I live and breathe compliance and security—not just as a consultant or advisor, but as someone who works directly in the field every day. I bring practical, battle-tested strategies to the table, grounded in the realities of today’s regulatory and security environments. My approach is hands-on, collaborative, and focused on driving meaningful results for every client.

I’ve supported teams and organizations in:

• Government: Driving compliance and security initiatives for high-stakes frameworks and complex environments.

• Technology: Building secure SaaS products that meet global standards while enabling growth in regulated industries.

• Small Business: Helping businesses implement technology and security solutions that scale efficiently and securely.

• Healthcare: Guiding organizations through HIPAA, HITRUST, and other healthcare-specific compliance challenges.

I bring extensive experience across a wide range of compliance and security frameworks, enabling organizations to achieve regulatory excellence, strengthen security, and drive growth:

U.S. Standards

• FedRAMP (Moderate & High): Guiding organizations through certification, audits, and continuous monitoring.

• StateRAMP: Supporting cloud providers in meeting state-level compliance requirements.

• DoD Impact Levels (IL2-IL5): Ensuring compliance for defense and federal contractors.

• CMMC (Cybersecurity Maturity Model Certification): Preparing organizations for evolving DoD requirements.

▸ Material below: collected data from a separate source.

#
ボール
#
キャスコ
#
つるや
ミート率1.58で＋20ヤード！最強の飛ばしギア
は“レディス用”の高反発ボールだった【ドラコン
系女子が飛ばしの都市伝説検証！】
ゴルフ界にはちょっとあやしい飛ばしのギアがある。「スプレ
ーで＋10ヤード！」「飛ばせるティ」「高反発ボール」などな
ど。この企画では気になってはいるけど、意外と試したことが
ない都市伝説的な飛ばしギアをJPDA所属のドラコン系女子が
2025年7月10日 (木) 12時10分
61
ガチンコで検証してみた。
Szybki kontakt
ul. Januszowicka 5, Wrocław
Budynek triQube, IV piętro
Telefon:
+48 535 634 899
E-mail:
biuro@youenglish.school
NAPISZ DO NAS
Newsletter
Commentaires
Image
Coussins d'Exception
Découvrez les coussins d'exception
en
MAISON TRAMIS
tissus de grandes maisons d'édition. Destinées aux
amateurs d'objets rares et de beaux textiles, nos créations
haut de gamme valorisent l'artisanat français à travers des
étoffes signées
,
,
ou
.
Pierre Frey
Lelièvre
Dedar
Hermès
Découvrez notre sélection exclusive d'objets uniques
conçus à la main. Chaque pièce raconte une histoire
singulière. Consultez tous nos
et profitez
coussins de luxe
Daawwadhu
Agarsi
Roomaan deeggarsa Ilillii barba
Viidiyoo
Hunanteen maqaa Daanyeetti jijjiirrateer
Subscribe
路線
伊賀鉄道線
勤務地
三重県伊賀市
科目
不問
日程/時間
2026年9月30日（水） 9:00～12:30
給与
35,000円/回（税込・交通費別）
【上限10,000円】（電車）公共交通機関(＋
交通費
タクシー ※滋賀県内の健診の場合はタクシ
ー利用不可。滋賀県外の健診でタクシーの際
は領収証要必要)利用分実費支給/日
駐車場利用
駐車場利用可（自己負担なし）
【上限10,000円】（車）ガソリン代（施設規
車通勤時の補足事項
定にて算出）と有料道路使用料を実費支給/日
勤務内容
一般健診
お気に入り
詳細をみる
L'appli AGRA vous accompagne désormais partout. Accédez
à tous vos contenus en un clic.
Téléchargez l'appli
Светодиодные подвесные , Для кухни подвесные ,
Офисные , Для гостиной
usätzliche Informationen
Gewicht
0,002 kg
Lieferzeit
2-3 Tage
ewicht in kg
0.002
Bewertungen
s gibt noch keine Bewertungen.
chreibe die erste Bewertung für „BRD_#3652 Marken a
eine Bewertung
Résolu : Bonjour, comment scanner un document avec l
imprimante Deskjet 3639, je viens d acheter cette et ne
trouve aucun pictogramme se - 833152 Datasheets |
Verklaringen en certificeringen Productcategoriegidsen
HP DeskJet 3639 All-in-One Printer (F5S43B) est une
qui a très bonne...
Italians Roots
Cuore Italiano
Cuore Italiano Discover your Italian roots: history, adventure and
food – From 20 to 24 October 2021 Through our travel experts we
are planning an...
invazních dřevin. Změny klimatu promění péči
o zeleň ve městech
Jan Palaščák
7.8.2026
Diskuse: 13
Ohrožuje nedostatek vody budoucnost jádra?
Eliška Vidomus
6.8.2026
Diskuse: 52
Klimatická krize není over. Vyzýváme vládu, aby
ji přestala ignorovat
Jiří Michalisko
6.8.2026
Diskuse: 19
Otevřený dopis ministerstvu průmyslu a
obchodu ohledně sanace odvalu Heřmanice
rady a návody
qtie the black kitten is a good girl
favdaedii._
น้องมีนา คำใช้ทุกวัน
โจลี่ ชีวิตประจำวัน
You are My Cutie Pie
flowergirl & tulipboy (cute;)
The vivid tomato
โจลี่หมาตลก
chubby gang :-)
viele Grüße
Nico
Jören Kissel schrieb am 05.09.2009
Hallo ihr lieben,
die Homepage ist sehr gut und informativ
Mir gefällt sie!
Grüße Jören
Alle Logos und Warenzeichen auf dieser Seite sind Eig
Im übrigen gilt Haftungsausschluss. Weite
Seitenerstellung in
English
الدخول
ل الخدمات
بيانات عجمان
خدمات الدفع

• HIPAA: Ensuring privacy and security compliance in healthcare environments.

• ITAR/EAR: Advising on export controls and technology transfer regulations.

Global Standards

• ISO 27001: Designing and maintaining Information Security Management Systems (ISMS).

• SOC 2: Preparing organizations for Type 1 and Type 2 audits to meet trust service criteria.

• GDPR: Ensuring compliance with European data privacy regulations.

• NIS 2 Directive: Assisting organizations in meeting EU cybersecurity standards.

• DORA (Digital Operational Resilience Act): Supporting financial institutions in achieving operational resilience.

• ISMAP (Japan): Ensuring compliance with the Information System Monitoring Assurance Program.

• IRAP (Australia): Guiding organizations through the Australian Government security assessment process.

• Korea CSP: Supporting compliance with Korean Cloud Security Programs.

Industry-Specific and Emerging Standards

• TISAX: Ensuring compliance with security standards for the German automotive industry.

• HITRUST: Implementing and maintaining the Common Security Framework (CSF) for healthcare.

• Zero Trust Architecture: Implementing Zero Trust principles based on industry guidance.

• CCPA: Navigating California Consumer Privacy Act compliance requirements.

When I’m not working on product strategy or mentoring teams, I’m a proud dad and co-host of the Zero Trust Journey podcast. Through the podcast, I share insights and practical strategies to help organizations embrace Zero Trust and build resilient security solutions.